Mental health and the pandemic: What do you do after the thing you fear most comes true?
Carmen Elle paints a vulnerable picture of life at the intersection of chronic anxiety, OCD, and COVID-19
Pandemic Diaries is a series of personal essays by Canadian writers and artists reflecting on their experiences during COVID-19.
I've been living as if in a pandemic for over half my life. You'd think that would have prepared me better for COVID-19.
I was diagnosed with anxiety as a child roughly 20 years ago and discovered I had Obsessive-Compulsive Disorder (OCD) about two months before the pandemic hit. It's hard to overstate the ways that my life has been lived in the shadow of fear. Here's what it looks like to be at the intersection of severe chronic anxiety and OCD:
On any given ordinary day, I wash my hands before I eat. Always and without exception. If I don't have access to soap and water, I skip the meal. Sometimes after washing my hands, if they still don't feel clean enough, I will go back for seconds — this time lathering and paying special attention to thumbs, nail beds, and wrists. Sometimes even then I go back and do it a third time. Usually, by the third time, my ears burn with humiliation because it feels embarrassing to be dominated by my own neuroses. The insult to injury is that the compulsion to be in control often puts me completely at the mercy of my own compulsive actions and therefore out of the control I so desperately seek. Parties and potlucks fill me with dread. I have a running list of polite excuses I turn to to avoid suspicion as I avoid eating from the communal chip bowls or turn down a slice of birthday cake. I wash my hands before sex because it's not even safe in my own home to live in the moment. I only eat at a handful of restaurants that I deem "safe." Before the pandemic, doing things like laundry, going to parties, taking transit, cooking meat, and having a love life were all potential triggers to my panic attacks and obsessive ruminations. I liken being triggered to having an emotional allergic reaction to something. It's shocking, destabilizing, and has a huge impact on my ability to function. My OCD has been a real barrier to doing all of the mundane things that an ordinary day consists of.
Since the virus spread across the globe, things have really shifted and not for the better. It feels as though nine weeks ago someone turned the volume knob all the way up on my fears, compulsions, shame, and rage. Behaviourally, things shifted in a predictable way. I began sanitizing my groceries as they entered the house; became conservative and borderline paranoid about when and where to go on walks and for how long; sanitized my cell phone, the light switches, and the fridge door handles. I kept an "outside" change of clothes for when I needed to leave the house, and upon coming home would always strip down at the door and make a beeline in my underwear for the bathroom to do a thorough hand wash...or two...or three. But I knew that was all going to happen. What I didn't anticipate was how much shame would come from this.

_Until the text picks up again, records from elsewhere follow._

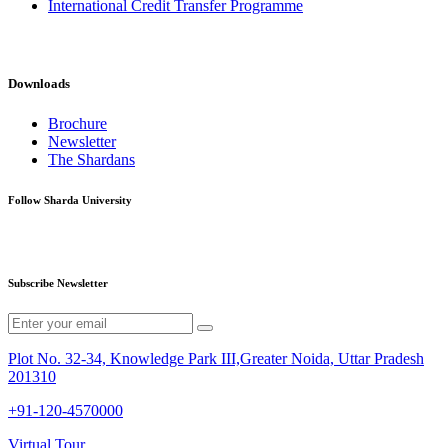
International Credit Transfer Programme
Downloads
Brochure
Newsletter
The Shardans
Follow Sharda University
Subscribe Newsletter
Plot No. 32-34, Knowledge Park III,Greater Noida, Uttar Pradesh
201310
+91-120-4570000
Virtual Tour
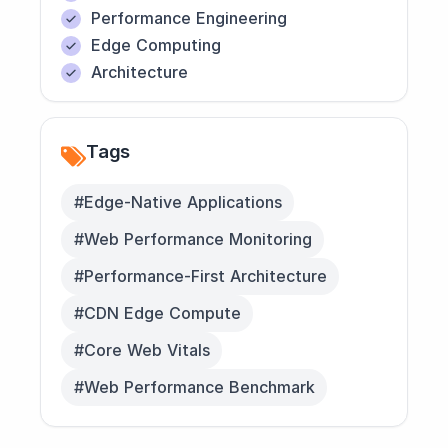
Performance Engineering
Edge Computing
Architecture
Tags
#Edge-Native Applications
#Web Performance Monitoring
#Performance-First Architecture
#CDN Edge Compute
#Core Web Vitals
#Web Performance Benchmark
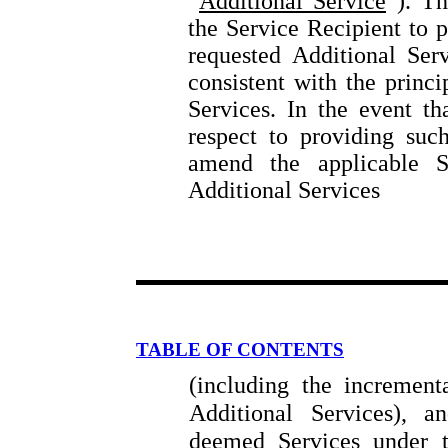
“
Additional Service
”). Th
the Service Recipient to p
requested Additional Ser
consistent with the princi
Services. In the event t
respect to providing such
amend the applicable S
Additional Services
TABLE OF CONTENTS
(including the increment
Additional Services), a
deemed Services under 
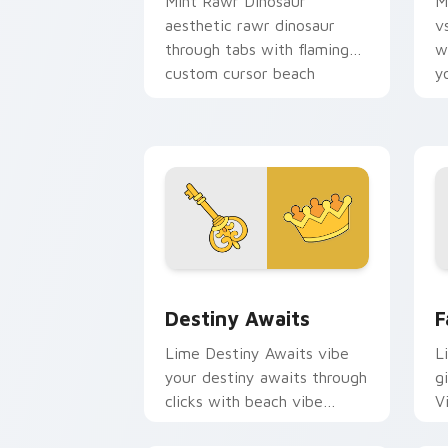
Mint Rawr Dinosaur
M
aesthetic rawr dinosaur
v
through tabs with flamingo
w
custom cursor beach
y
aesthetic charm.
w
fl
Destiny Awaits custom cursor pack pr
F
Destiny Awaits
F
Lime Destiny Awaits vibe
L
your destiny awaits through
gi
clicks with beach vibe
V
custom cursor glow and
c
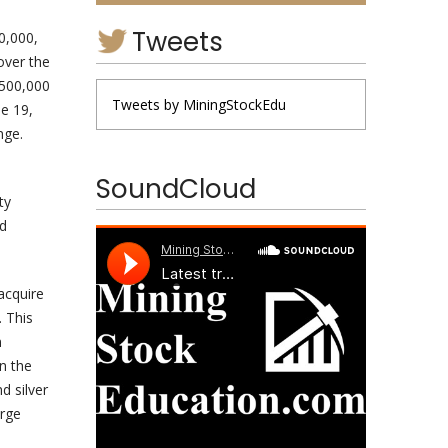
Tweets
0,000,
over the
$500,000
Tweets by MiningStockEdu
ne 19,
nge.
SoundCloud
ty
ed
acquire
 This
n
n the
d silver
arge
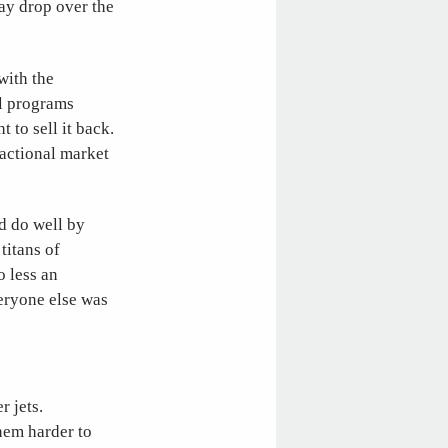
may drop over the
with the
al programs
 to sell it back.
ractional market
d do well by
titans of
o less an
eryone else was
r jets.
them harder to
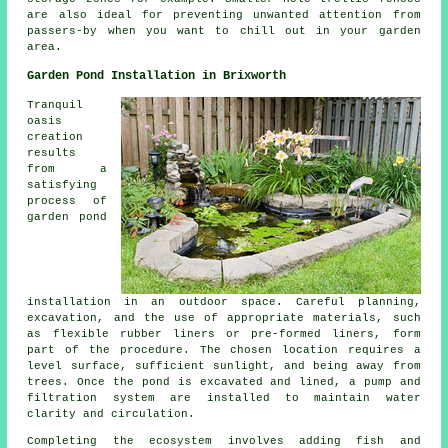
are also ideal for preventing unwanted attention from
passers-by when you want to chill out in your garden
area.
Garden Pond Installation in Brixworth
Tranquil
oasis
creation
results
from a
satisfying
process of
garden pond
installation in an outdoor space. Careful planning,
excavation, and the use of appropriate materials, such
as flexible rubber liners or pre-formed liners, form
part of the procedure. The chosen location requires a
level surface, sufficient sunlight, and being away from
trees. Once the pond is excavated and lined, a pump and
filtration system are installed to maintain water
clarity and circulation.
Completing the ecosystem involves adding fish and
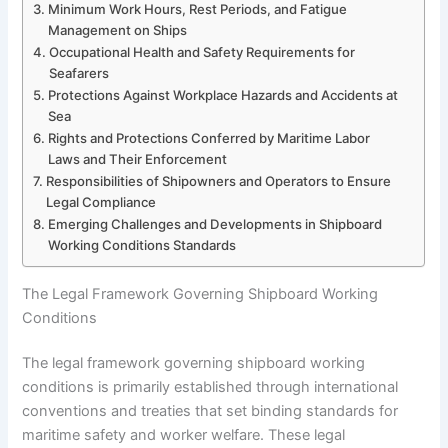
Minimum Work Hours, Rest Periods, and Fatigue
Management on Ships
Occupational Health and Safety Requirements for
Seafarers
Protections Against Workplace Hazards and Accidents at
Sea
Rights and Protections Conferred by Maritime Labor
Laws and Their Enforcement
Responsibilities of Shipowners and Operators to Ensure
Legal Compliance
Emerging Challenges and Developments in Shipboard
Working Conditions Standards
The Legal Framework Governing Shipboard Working
Conditions
The legal framework governing shipboard working
conditions is primarily established through international
conventions and treaties that set binding standards for
maritime safety and worker welfare. These legal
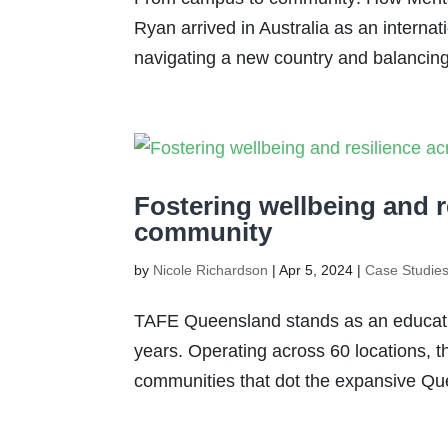
Ryan arrived in Australia as an internat
navigating a new country and balancing 
Fostering wellbeing and 
community
by
Nicole Richardson
|
Apr 5, 2024
|
Case Studie
TAFE Queensland stands as an educatio
years. Operating across 60 locations, th
communities that dot the expansive Que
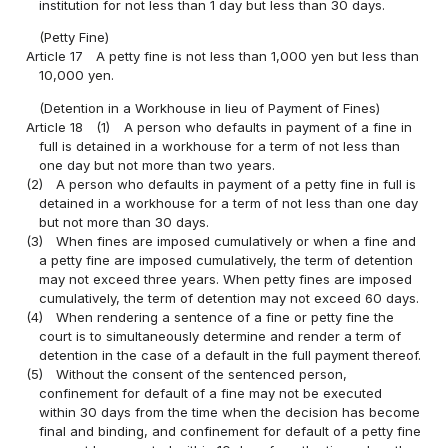
institution for not less than 1 day but less than 30 days.
(Petty Fine)
Article 17
A petty fine is not less than 1,000 yen but less than
10,000 yen.
(Detention in a Workhouse in lieu of Payment of Fines)
Article 18
(1)
A person who defaults in payment of a fine in
full is detained in a workhouse for a term of not less than
one day but not more than two years.
(2)
A person who defaults in payment of a petty fine in full is
detained in a workhouse for a term of not less than one day
but not more than 30 days.
(3)
When fines are imposed cumulatively or when a fine and
a petty fine are imposed cumulatively, the term of detention
may not exceed three years. When petty fines are imposed
cumulatively, the term of detention may not exceed 60 days.
(4)
When rendering a sentence of a fine or petty fine the
court is to simultaneously determine and render a term of
detention in the case of a default in the full payment thereof.
(5)
Without the consent of the sentenced person,
confinement for default of a fine may not be executed
within 30 days from the time when the decision has become
final and binding, and confinement for default of a petty fine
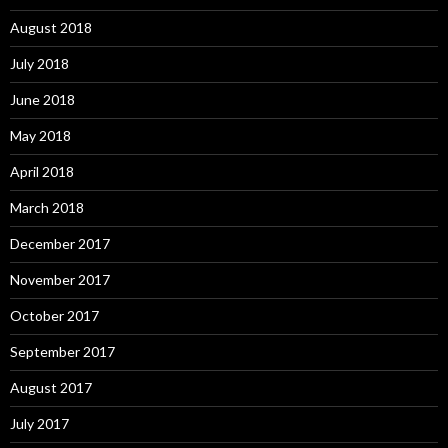
August 2018
July 2018
June 2018
May 2018
April 2018
March 2018
December 2017
November 2017
October 2017
September 2017
August 2017
July 2017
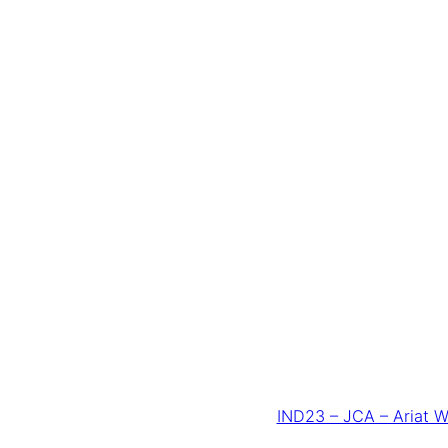
IND23 – JCA – Ariat W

What remains invisible in this time are the emotional implications of living at the intersection of mental illness and the pandemic. It's abundantly clear that everyone is affected. We certainly are all in this together and each individual has personal challenges to overcome. But what happened to me during this pandemic is that my worst fears came true. From childhood until now I had built up a compulsive system of coping, often at the expense of my career and social life. And after years of living with a hyper-vigilant awareness of germs and sickness, I found myself in the most populous city in Canada at the onset of a pandemic with nowhere to go. After the shock wore off, I landed in a shame spiral that left me reactive, explosively angry, and prone to dissociation. Many people in my community reached out at first, knowing how triggered I must be, but unfortunately shame kept me in a cone of silence and it took me two full months to start to write back. By then, I was completely isolated in my fear and grief.
Looking forward to a time when the restrictions start to lift, I can see how slow my re-assimilation will be. It will take me a long time to feel comfortable going to Kensington Market on a Sunday. It will take me a long time to sit in a park with friends or even visit with one person indoors. The challenge will be in easing the judgments that I impose on myself — in not looking around at other people who can easily transition back to their work and social lives and feeling frustrated as I struggle to do the same. I will be doing a lot of work to not measure my progress against theirs, because I do know that mental health struggles are often not visible. I will try to remember to hold my head high, knowing that my most radical act will have been just simply existing in this time, through all my fears, obsessions, and panic.
Throughout this time, I have asked myself often what happens once your worst fear has been realized. What does one do after the thing they most feared comes true? I don't know the answer to that now while I'm still in the thick of it. But someday I will.